Considered maybe the most important documentarian in American history, Frederick Wiseman once again films part of the United States history, this time by pointing his camera at the government of Boston, Massachusetts. His solely career and style  promises to bring us yet another interesting view at American institutions.
 

Sportin Life by Abel Ferrara

 

 

Abel Ferrara has always been, since the beginning of his career, one of the most interesting voices of American cinema. And the last few years he has become more and more mainstream, which is something appreciated because more people can watch his fascinating body of work.

Earlier this year, he presented at the Main Competition of the Berlinale his film ‘Siberia’, which stars Willem Dafoe and received significant praise. Ferrara, in the process of shooting the film and presenting it in Berlin, filmed a documentary about the process of showing the film before being forced into quarantine due to the pandemic.
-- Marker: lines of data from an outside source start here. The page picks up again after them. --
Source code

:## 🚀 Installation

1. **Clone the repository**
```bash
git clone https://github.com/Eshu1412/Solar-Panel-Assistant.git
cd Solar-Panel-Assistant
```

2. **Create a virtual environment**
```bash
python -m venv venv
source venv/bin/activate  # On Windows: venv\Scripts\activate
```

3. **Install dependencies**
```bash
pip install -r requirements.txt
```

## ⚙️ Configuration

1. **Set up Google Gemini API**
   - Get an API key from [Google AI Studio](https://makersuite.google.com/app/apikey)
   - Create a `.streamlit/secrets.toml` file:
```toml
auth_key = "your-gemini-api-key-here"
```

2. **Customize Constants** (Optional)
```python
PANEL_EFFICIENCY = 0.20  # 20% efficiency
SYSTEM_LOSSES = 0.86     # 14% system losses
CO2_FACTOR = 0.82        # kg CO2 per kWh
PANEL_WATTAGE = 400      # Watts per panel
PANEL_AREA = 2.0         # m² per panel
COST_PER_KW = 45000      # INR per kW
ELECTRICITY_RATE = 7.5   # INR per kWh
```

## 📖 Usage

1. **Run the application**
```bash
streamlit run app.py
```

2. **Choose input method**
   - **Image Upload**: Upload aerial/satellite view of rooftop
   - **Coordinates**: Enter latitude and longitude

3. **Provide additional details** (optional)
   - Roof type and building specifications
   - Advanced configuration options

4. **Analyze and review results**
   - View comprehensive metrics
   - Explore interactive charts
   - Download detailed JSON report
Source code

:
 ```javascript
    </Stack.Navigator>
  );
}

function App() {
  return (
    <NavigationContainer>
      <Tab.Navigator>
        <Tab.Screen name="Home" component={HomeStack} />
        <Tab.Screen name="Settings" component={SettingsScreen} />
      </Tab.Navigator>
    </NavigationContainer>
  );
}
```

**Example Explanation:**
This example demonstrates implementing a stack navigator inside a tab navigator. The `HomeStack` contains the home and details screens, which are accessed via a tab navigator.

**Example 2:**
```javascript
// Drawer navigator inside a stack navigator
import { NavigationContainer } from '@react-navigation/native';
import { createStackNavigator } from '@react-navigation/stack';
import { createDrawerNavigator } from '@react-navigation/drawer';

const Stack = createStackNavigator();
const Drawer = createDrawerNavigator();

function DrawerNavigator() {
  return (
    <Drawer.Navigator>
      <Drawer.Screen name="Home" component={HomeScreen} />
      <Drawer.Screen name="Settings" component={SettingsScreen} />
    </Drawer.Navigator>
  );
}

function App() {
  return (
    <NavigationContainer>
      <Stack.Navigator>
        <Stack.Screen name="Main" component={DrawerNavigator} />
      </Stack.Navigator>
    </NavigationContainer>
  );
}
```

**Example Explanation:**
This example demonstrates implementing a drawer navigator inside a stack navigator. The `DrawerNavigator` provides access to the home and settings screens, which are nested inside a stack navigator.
Crazy, Not Insane by Alex Gibney

 

 

Alex Gibney is one of the most prolific filmmakers working today in the genre. His latest film, which premiered at this year’s edition of the CPH:DOX, will also be featured out of competition in Venice. The film follows a research about forensic psychologist Dorothy Otnow Lewis, who studied the psychology of murders.
 

Hopper/Welles by Orson Welles

 

 

In 2018, Netflix joyfully brought us Orson Welles’ ‘The Other Side of the Wind’. Weirdly enough, Netflix is also bringing another film with Wells name all over it this year, one could say they’re obsessed with the American legend (and so are we). 

In The Other Side of the Wind’, Orson Welles gathered a bunch of majestic thinkers from cinema (John Huston, Peter Bogdanovich, Cameron Mitchell, Susan Strasberg, etc), to make a film that took 40 years to come out, long after his farewell from this world. In that same film was the also American legend Dennis Hopper. 

’Hopper/Welles’ is an intimate conversation between these two thinkers of cinema. And that’s all we need to know.